Man will uns heute den Eindruck vermitteln, dass Homosexualität in der Antike fast nur negativ und ausbeuterisch ausgelebt wurde. Dieses Bild stimmt nicht mit den uns bekannten Fakten überein, analysiert Paul Bruderer auf seinem Blog Daniel Option.
 
Dass man damals eine hoch entwickelte Fähigkeit hatte, positiv und negativ ausgelebte Homosexualität zu unterscheiden und zudem von ‹fixierten› sexuellen Orientierungen ausging, zeigt sich bei Plato.
 
Der Befund der ersten christlichen Gemeinden, dass ausgelebte Homosexualität in keiner Variante dem Willen Gottes entspricht, führte nicht dazu, dass Homosexuelle aus den Gemeinden ausgeschlossen waren (vgl. 1.Korinther 6,11).

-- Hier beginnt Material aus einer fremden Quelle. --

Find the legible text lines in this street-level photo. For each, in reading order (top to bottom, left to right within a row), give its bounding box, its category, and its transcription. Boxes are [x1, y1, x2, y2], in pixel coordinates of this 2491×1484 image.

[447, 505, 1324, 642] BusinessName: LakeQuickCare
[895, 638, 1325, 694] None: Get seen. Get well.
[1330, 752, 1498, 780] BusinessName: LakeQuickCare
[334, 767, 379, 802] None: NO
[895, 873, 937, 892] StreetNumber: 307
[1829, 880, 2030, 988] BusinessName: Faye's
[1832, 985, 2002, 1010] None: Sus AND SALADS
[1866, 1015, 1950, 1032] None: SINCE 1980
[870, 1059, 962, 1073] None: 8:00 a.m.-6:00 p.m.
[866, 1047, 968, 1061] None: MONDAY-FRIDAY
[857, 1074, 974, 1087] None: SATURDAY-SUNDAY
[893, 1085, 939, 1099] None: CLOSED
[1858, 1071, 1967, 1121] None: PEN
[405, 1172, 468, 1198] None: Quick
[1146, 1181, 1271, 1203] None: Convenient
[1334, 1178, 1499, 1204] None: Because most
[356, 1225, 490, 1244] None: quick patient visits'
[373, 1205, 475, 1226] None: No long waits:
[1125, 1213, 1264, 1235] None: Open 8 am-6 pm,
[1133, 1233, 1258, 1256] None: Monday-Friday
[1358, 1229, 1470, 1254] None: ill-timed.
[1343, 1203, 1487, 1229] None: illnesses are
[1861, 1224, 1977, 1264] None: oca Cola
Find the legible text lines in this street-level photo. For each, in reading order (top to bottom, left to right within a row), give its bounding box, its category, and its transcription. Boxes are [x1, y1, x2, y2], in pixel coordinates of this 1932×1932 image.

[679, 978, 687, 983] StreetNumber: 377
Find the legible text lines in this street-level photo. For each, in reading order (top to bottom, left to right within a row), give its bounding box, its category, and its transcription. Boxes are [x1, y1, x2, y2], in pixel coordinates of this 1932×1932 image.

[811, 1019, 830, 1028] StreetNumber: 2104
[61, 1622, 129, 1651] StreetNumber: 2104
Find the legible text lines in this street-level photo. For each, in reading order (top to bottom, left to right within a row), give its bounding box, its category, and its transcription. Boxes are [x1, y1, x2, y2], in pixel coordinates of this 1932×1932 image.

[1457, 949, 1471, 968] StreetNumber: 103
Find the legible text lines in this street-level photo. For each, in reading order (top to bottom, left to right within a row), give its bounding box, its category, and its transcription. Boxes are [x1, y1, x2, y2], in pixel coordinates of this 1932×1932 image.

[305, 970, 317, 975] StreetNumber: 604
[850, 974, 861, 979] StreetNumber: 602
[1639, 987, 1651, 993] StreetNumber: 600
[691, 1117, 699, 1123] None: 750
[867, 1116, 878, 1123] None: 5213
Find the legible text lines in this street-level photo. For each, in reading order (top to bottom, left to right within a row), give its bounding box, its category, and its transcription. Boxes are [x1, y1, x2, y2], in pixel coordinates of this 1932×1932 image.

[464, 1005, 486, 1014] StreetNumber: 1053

Sie wurden auch nicht als ‹Christen zweiter Klasse› gesehen.
 
Gott möchte, dass wir Menschen ohne (sexuelle) Hintergedanken miteinander Gemeinschaft leben können. Leben in der Jesus-Gemeinschaft bedeutet, jeder ist in Jesus gleichwertig aber nicht gleichförmig und alle lassen sich Schritt für Schritt durch den Heiligen Geist verändern.